# Liste des consignes:
1. Relevez, dans l'ordre où ils apparaissent, tous les verbes conjugués à l'impératif à la deuxième personne du pluriel dans le texte sur le jeu au théâtre.
2. Poursuivez le texte sur le jeu au théâtre après sa dernière phrase.

# Texte source:
※

Si ça ne fait rien, il vaut mieux le faire vite plutôt que prendre son temps. Il y a des informations qu'on ne peut pas forcément jouer, alors on les donne, juste.

Prenons les choses au pied de la lettre.

Ouvrez la gorge. Trouvez toujours du plaisir dans le théâtre.
Mettez vous dans une humeur active. Ne rentrez pas accablés par la situation avant qu'elle n'arrive.

JOUVET
Elle ne pleure pas quand elle dit qu'elle pleure.

Le théâtre s'arrête complètement quand le jeu n'est plus maîtrisé.

On ne peut pas aller chercher au fond de soi, ni y trouver, ce que ressent un Horace. On ne va pas chercher dans sa vie pourquoi Horace a tué sa soeur. Mais si on part de la fascination pour la lumière chez un personnage (Roberto Zucco) c'est possible.

Ça ne s'adresse pas à la justice des hommes.

On va jouer à quelqu'un qui tue sa sensibilité en direct.

※

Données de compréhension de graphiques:
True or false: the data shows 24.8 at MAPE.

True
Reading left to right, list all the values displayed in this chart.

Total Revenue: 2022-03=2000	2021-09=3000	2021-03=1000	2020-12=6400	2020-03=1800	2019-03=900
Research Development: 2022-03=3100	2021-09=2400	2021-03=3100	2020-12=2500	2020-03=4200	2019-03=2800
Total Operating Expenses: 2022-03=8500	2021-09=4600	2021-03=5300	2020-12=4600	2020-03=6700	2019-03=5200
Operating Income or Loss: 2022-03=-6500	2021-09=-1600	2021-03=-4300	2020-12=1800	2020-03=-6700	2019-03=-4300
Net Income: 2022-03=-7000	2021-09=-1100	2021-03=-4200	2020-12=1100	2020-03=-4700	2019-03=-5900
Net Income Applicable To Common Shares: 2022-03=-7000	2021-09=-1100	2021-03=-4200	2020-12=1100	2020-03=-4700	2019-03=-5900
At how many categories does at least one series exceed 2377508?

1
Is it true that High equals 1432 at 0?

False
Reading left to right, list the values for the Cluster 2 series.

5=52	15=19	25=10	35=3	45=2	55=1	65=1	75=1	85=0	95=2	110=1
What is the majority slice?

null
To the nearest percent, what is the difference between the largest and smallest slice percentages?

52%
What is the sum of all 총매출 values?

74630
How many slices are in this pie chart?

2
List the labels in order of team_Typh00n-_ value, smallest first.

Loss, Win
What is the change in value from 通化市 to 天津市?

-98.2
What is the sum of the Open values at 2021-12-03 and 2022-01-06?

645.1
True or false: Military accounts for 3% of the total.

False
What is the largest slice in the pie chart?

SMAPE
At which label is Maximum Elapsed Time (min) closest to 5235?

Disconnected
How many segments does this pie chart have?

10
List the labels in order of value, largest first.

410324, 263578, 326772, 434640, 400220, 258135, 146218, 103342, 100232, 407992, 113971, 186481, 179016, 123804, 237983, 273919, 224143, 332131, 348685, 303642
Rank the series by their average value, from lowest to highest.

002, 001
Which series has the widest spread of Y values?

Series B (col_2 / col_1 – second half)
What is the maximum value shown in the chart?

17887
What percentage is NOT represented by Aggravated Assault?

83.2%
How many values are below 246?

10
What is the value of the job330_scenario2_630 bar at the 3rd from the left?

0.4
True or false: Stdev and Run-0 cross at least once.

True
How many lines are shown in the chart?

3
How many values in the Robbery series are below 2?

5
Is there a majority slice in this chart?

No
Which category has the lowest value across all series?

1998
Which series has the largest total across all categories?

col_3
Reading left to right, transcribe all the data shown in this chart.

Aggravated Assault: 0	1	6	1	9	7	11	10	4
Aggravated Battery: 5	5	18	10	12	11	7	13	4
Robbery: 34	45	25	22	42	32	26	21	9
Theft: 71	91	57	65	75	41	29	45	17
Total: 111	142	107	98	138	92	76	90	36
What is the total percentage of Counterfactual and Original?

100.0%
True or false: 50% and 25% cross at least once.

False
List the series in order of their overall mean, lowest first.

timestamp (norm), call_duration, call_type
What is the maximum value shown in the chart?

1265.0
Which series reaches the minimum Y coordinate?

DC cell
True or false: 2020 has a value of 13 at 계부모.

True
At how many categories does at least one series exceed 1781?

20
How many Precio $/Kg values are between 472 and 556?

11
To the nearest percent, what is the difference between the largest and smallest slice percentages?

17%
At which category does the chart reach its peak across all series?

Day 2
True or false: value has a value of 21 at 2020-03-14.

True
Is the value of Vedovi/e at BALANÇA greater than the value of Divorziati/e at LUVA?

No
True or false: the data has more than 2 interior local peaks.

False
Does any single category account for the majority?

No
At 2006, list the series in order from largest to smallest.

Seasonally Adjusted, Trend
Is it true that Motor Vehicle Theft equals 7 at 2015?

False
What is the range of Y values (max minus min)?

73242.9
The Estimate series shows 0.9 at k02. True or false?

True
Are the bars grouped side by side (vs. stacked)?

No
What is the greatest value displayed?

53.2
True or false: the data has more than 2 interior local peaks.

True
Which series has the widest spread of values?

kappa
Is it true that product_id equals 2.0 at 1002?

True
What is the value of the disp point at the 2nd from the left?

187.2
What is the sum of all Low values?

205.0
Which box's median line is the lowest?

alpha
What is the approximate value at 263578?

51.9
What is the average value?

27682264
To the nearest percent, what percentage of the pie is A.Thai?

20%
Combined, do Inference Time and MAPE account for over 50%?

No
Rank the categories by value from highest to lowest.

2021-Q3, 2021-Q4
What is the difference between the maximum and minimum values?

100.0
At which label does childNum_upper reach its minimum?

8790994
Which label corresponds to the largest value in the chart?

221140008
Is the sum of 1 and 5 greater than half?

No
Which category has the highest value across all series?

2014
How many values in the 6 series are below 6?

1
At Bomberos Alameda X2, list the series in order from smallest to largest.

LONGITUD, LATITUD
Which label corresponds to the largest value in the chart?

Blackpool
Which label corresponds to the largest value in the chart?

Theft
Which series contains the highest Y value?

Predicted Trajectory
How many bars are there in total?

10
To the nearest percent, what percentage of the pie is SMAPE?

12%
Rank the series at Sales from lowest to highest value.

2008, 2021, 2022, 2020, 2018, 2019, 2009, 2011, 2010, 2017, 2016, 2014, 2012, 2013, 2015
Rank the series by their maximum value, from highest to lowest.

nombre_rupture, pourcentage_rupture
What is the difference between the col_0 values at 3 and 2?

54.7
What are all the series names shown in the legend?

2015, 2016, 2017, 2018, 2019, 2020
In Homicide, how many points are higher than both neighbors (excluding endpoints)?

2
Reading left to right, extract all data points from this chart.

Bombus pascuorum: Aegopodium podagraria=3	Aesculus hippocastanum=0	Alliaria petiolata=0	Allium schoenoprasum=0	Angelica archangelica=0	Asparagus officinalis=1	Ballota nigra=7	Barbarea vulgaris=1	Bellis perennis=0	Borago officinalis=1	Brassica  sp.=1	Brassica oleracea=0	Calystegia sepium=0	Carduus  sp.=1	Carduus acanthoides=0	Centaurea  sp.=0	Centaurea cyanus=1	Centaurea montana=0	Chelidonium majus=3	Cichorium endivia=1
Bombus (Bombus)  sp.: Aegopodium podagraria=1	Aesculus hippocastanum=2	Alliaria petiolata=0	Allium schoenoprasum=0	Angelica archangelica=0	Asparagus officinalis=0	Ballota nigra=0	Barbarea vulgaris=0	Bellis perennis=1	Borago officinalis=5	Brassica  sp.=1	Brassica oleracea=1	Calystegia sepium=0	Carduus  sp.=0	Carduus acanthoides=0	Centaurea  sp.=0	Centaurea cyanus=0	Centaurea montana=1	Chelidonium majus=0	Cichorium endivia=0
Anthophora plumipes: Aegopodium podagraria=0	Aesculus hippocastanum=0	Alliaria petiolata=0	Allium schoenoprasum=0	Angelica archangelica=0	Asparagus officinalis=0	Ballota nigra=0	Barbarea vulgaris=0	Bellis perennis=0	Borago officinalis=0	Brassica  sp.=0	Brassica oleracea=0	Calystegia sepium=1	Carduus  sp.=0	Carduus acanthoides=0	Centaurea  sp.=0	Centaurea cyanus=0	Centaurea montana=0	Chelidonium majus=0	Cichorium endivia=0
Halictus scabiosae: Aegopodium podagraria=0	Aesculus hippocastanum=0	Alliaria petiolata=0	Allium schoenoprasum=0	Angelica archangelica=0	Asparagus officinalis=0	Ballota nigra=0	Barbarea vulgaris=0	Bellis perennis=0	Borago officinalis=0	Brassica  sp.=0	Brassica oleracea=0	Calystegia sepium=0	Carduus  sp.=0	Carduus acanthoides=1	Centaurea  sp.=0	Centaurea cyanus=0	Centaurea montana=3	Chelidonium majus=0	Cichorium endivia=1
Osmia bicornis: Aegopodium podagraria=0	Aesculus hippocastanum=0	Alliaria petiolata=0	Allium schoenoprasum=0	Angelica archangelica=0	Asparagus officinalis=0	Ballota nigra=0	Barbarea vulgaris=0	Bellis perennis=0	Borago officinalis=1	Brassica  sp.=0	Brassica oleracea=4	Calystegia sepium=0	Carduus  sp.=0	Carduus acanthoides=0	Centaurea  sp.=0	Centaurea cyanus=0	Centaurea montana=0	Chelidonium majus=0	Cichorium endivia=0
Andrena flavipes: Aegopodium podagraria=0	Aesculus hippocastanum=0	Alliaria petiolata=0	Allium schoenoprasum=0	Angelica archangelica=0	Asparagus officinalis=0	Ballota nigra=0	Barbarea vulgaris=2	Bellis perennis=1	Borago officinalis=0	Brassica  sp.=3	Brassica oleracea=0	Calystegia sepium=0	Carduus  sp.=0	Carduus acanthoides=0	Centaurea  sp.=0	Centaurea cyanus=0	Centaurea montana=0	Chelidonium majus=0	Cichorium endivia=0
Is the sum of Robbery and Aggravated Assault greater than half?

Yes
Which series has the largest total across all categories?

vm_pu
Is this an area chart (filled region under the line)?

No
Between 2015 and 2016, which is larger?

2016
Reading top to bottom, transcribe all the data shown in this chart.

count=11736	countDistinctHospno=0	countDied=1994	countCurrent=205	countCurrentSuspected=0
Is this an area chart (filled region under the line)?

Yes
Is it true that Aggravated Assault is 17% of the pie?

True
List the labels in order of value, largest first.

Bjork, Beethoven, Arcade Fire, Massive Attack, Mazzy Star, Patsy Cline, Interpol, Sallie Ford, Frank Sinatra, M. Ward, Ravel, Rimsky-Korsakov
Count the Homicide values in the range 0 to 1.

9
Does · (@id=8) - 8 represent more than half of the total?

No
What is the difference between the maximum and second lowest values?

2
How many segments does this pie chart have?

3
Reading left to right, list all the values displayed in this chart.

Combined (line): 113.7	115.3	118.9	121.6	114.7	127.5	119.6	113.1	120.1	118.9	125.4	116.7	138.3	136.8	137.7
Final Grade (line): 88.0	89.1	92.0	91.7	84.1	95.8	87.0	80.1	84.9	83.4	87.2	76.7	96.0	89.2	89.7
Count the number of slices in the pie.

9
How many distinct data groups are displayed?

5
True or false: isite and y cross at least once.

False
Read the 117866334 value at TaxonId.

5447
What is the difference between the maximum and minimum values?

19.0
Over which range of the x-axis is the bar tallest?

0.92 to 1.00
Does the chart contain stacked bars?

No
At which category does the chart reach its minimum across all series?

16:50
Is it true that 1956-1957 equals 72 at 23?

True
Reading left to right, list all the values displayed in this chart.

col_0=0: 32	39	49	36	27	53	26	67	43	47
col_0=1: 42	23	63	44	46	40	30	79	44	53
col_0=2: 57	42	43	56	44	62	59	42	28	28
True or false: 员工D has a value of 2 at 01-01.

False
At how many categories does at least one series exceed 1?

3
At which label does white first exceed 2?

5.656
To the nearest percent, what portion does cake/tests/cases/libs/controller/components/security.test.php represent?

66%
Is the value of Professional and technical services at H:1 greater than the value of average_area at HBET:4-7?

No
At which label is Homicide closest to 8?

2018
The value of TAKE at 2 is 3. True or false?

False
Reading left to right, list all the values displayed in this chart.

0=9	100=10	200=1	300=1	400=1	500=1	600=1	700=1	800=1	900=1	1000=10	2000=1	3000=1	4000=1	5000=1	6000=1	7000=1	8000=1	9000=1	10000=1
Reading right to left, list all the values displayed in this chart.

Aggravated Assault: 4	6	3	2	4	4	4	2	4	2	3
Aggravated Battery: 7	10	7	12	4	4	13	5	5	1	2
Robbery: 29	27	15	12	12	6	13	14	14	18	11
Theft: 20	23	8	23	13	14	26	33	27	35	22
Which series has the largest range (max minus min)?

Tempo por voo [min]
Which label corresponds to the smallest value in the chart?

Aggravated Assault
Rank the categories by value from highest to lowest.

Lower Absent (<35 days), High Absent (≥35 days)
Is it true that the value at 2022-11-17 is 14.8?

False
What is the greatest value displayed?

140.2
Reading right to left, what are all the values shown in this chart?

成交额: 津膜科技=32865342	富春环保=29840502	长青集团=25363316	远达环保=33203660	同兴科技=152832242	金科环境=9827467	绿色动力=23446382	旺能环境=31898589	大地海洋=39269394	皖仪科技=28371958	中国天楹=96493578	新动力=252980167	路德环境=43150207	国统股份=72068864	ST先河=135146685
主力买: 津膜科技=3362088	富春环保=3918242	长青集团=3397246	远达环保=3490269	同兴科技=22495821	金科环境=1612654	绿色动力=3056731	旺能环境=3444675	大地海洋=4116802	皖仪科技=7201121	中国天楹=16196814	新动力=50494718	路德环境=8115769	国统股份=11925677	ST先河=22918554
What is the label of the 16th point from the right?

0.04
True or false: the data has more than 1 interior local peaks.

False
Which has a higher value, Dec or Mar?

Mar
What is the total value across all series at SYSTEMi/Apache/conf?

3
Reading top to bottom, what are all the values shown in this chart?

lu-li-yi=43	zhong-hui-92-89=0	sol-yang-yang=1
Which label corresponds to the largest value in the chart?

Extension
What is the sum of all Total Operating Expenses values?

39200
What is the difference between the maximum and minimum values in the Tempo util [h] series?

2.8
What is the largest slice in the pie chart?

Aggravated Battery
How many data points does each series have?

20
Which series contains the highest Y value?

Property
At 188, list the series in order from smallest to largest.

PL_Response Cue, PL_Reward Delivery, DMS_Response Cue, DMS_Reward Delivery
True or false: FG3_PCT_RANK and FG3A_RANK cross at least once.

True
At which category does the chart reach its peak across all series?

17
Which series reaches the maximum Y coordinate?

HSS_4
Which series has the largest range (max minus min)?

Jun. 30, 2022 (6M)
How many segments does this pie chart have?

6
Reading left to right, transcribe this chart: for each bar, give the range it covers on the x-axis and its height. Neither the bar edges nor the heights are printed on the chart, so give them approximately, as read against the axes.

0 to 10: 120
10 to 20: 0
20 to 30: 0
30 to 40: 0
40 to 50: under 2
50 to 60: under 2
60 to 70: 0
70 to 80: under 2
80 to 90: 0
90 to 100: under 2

※

# Réponses par consigne:
1. Ouvrez, Trouvez, Mettez, rentrez

2.
La multiplication des voix n’annule pas l'idée de personne.

C'est un no man's land. Un espace vide. Ils attendent.

Savoir qu'on est mortel et pourtant vivre. Ne pas tomber. Faire entrer le rêve, l'envie, la vie.

La fin de la pièce, c'est une sorte de mode d'emploi du théâtre qu'on voudrait faire. Tout est dit, là. Il y en a un qui a des choses à dire et l'autre n'entend pas. Il y a une sorte de calme, très intime et très beau, qu'on devrait tous entendre et il n'y a personne.

Inventez l'histoire, plutôt que raconter ce qui a été vécu.

Débranchez le cerveau. La phrase défile dans ma tête avant de la dire. Soyez super au présent et laissez venir la phrase.

Rêvez sur des phrases clé.

Transportez dans un autre univers. Laissez venir des voix à l'intérieur de vous.

Quand on a trouvé une piste, l'idée c'est d'aller de plus en plus loin dans cette piste-là au fur et à mesure des représentations. On ne réinvente pas chaque soir quelque chose de différent.

Le metteur en scène est le gestionnaire de tous les signes qui vont intervenir dans l'interprétation.

Poussez, montez les choses à un niveau maximum.

"Désolée" : imagine que c'est une terre, plutôt qu'une femme, qui parle.

On est sur le toit du monde.

Ils ont perdu les clés du monde.

Il n'y a pas d'alternative à un impératif.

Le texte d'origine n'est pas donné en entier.